Dataset content Block Start

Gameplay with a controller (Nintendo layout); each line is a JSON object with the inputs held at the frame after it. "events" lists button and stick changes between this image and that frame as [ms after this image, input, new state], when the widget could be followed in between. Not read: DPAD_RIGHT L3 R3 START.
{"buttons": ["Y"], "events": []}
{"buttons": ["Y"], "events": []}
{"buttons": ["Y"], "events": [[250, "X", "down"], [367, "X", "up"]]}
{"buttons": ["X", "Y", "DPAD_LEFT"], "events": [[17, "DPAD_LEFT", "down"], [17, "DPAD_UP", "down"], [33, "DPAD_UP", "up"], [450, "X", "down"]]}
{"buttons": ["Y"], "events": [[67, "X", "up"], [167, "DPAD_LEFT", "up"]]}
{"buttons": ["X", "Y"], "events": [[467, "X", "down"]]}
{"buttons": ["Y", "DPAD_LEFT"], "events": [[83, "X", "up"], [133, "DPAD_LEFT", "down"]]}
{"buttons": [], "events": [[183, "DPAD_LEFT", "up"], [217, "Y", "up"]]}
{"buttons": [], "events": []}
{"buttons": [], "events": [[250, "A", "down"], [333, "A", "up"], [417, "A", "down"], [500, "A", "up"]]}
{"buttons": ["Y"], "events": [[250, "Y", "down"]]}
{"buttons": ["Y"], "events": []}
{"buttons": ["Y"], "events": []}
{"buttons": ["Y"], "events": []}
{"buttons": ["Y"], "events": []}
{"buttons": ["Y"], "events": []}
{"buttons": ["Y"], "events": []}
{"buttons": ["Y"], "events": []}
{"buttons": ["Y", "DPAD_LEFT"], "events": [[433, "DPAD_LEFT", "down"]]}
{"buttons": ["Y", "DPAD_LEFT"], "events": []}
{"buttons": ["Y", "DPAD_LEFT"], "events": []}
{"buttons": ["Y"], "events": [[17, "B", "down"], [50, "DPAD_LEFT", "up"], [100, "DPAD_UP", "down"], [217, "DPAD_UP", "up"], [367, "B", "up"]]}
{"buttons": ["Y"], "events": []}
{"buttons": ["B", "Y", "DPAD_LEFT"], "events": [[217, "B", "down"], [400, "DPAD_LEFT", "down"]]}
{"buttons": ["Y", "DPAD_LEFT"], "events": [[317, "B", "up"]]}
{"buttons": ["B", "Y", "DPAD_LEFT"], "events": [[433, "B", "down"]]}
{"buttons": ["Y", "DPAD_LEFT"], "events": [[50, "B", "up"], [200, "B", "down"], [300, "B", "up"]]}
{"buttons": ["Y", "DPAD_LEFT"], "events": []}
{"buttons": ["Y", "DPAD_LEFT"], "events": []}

Dataset content Block End

As the exercise requires, copy out the data shown above word for word.

Exercise output:
Gameplay with a controller (Nintendo layout); each line is a JSON object with the inputs held at the frame after it. "events" lists button and stick changes between this image and that frame as [ms after this image, input, new state], when the widget could be followed in between. Not read: DPAD_RIGHT L3 R3 START.
{"buttons": ["Y"], "events": []}
{"buttons": ["Y"], "events": []}
{"buttons": ["Y"], "events": [[250, "X", "down"], [367, "X", "up"]]}
{"buttons": ["X", "Y", "DPAD_LEFT"], "events": [[17, "DPAD_LEFT", "down"], [17, "DPAD_UP", "down"], [33, "DPAD_UP", "up"], [450, "X", "down"]]}
{"buttons": ["Y"], "events": [[67, "X", "up"], [167, "DPAD_LEFT", "up"]]}
{"buttons": ["X", "Y"], "events": [[467, "X", "down"]]}
{"buttons": ["Y", "DPAD_LEFT"], "events": [[83, "X", "up"], [133, "DPAD_LEFT", "down"]]}
{"buttons": [], "events": [[183, "DPAD_LEFT", "up"], [217, "Y", "up"]]}
{"buttons": [], "events": []}
{"buttons": [], "events": [[250, "A", "down"], [333, "A", "up"], [417, "A", "down"], [500, "A", "up"]]}
{"buttons": ["Y"], "events": [[250, "Y", "down"]]}
{"buttons": ["Y"], "events": []}
{"buttons": ["Y"], "events": []}
{"buttons": ["Y"], "events": []}
{"buttons": ["Y"], "events": []}
{"buttons": ["Y"], "events": []}
{"buttons": ["Y"], "events": []}
{"buttons": ["Y"], "events": []}
{"buttons": ["Y", "DPAD_LEFT"], "events": [[433, "DPAD_LEFT", "down"]]}
{"buttons": ["Y", "DPAD_LEFT"], "events": []}
{"buttons": ["Y", "DPAD_LEFT"], "events": []}
{"buttons": ["Y"], "events": [[17, "B", "down"], [50, "DPAD_LEFT", "up"], [100, "DPAD_UP", "down"], [217, "DPAD_UP", "up"], [367, "B", "up"]]}
{"buttons": ["Y"], "events": []}
{"buttons": ["B", "Y", "DPAD_LEFT"], "events": [[217, "B", "down"], [400, "DPAD_LEFT", "down"]]}
{"buttons": ["Y", "DPAD_LEFT"], "events": [[317, "B", "up"]]}
{"buttons": ["B", "Y", "DPAD_LEFT"], "events": [[433, "B", "down"]]}
{"buttons": ["Y", "DPAD_LEFT"], "events": [[50, "B", "up"], [200, "B", "down"], [300, "B", "up"]]}
{"buttons": ["Y", "DPAD_LEFT"], "events": []}
{"buttons": ["Y", "DPAD_LEFT"], "events": []}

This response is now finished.